* What you are asked to do *
Return every line of the records below verbatim, with no changes to any character, field, or line order.

* Raw records *
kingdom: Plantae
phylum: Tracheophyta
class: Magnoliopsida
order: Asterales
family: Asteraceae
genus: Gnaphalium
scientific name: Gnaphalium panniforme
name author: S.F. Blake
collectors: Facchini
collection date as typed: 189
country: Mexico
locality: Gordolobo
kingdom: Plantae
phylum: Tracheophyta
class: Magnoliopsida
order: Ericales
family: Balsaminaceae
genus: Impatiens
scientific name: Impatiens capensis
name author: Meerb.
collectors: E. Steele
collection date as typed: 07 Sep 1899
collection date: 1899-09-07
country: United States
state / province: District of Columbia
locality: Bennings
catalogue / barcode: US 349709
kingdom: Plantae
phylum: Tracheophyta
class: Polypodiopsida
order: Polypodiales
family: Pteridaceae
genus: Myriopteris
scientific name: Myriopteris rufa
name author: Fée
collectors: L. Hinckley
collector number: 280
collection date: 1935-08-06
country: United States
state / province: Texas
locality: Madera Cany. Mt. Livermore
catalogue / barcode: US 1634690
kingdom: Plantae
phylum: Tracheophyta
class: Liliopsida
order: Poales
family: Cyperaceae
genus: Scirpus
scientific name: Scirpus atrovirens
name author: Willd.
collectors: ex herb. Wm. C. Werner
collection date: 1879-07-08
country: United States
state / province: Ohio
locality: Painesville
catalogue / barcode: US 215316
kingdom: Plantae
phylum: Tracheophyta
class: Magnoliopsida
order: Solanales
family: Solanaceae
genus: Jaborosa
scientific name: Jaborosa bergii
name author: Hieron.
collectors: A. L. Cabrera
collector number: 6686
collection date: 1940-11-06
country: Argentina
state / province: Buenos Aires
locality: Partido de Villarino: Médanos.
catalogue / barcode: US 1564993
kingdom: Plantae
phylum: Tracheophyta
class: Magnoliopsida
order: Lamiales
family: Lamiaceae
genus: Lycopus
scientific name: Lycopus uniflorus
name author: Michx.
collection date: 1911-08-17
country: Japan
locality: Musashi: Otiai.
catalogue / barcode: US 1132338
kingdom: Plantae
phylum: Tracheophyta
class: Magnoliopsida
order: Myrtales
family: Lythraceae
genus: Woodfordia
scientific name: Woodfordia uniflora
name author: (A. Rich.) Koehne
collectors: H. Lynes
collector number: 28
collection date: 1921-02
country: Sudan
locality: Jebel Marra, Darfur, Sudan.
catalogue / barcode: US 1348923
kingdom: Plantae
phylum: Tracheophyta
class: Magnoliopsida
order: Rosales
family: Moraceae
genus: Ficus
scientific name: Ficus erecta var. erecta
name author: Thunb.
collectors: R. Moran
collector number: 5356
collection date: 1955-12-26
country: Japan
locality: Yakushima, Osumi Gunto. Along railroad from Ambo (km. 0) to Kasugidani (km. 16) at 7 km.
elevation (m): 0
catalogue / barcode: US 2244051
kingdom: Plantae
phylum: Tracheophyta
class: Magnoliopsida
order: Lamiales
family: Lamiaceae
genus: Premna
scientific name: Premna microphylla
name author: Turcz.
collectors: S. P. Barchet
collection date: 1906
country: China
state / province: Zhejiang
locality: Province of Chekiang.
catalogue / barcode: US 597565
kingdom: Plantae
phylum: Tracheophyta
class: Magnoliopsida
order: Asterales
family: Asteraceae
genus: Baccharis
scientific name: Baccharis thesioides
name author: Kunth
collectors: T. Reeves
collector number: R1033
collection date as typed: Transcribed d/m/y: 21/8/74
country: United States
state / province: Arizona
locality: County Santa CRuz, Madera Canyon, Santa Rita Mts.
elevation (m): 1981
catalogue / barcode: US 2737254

* Solved exercise *
kingdom: Plantae
phylum: Tracheophyta
class: Magnoliopsida
order: Asterales
family: Asteraceae
genus: Gnaphalium
scientific name: Gnaphalium panniforme
name author: S.F. Blake
collectors: Facchini
collection date as typed: 189
country: Mexico
locality: Gordolobo
kingdom: Plantae
phylum: Tracheophyta
class: Magnoliopsida
order: Ericales
family: Balsaminaceae
genus: Impatiens
scientific name: Impatiens capensis
name author: Meerb.
collectors: E. Steele
collection date as typed: 07 Sep 1899
collection date: 1899-09-07
country: United States
state / province: District of Columbia
locality: Bennings
catalogue / barcode: US 349709
kingdom: Plantae
phylum: Tracheophyta
class: Polypodiopsida
order: Polypodiales
family: Pteridaceae
genus: Myriopteris
scientific name: Myriopteris rufa
name author: Fée
collectors: L. Hinckley
collector number: 280
collection date: 1935-08-06
country: United States
state / province: Texas
locality: Madera Cany. Mt. Livermore
catalogue / barcode: US 1634690
kingdom: Plantae
phylum: Tracheophyta
class: Liliopsida
order: Poales
family: Cyperaceae
genus: Scirpus
scientific name: Scirpus atrovirens
name author: Willd.
collectors: ex herb. Wm. C. Werner
collection date: 1879-07-08
country: United States
state / province: Ohio
locality: Painesville
catalogue / barcode: US 215316
kingdom: Plantae
phylum: Tracheophyta
class: Magnoliopsida
order: Solanales
family: Solanaceae
genus: Jaborosa
scientific name: Jaborosa bergii
name author: Hieron.
collectors: A. L. Cabrera
collector number: 6686
collection date: 1940-11-06
country: Argentina
state / province: Buenos Aires
locality: Partido de Villarino: Médanos.
catalogue / barcode: US 1564993
kingdom: Plantae
phylum: Tracheophyta
class: Magnoliopsida
order: Lamiales
family: Lamiaceae
genus: Lycopus
scientific name: Lycopus uniflorus
name author: Michx.
collection date: 1911-08-17
country: Japan
locality: Musashi: Otiai.
catalogue / barcode: US 1132338
kingdom: Plantae
phylum: Tracheophyta
class: Magnoliopsida
order: Myrtales
family: Lythraceae
genus: Woodfordia
scientific name: Woodfordia uniflora
name author: (A. Rich.) Koehne
collectors: H. Lynes
collector number: 28
collection date: 1921-02
country: Sudan
locality: Jebel Marra, Darfur, Sudan.
catalogue / barcode: US 1348923
kingdom: Plantae
phylum: Tracheophyta
class: Magnoliopsida
order: Rosales
family: Moraceae
genus: Ficus
scientific name: Ficus erecta var. erecta
name author: Thunb.
collectors: R. Moran
collector number: 5356
collection date: 1955-12-26
country: Japan
locality: Yakushima, Osumi Gunto. Along railroad from Ambo (km. 0) to Kasugidani (km. 16) at 7 km.
elevation (m): 0
catalogue / barcode: US 2244051
kingdom: Plantae
phylum: Tracheophyta
class: Magnoliopsida
order: Lamiales
family: Lamiaceae
genus: Premna
scientific name: Premna microphylla
name author: Turcz.
collectors: S. P. Barchet
collection date: 1906
country: China
state / province: Zhejiang
locality: Province of Chekiang.
catalogue / barcode: US 597565
kingdom: Plantae
phylum: Tracheophyta
class: Magnoliopsida
order: Asterales
family: Asteraceae
genus: Baccharis
scientific name: Baccharis thesioides
name author: Kunth
collectors: T. Reeves
collector number: R1033
collection date as typed: Transcribed d/m/y: 21/8/74
country: United States
state / province: Arizona
locality: County Santa CRuz, Madera Canyon, Santa Rita Mts.
elevation (m): 1981
catalogue / barcode: US 2737254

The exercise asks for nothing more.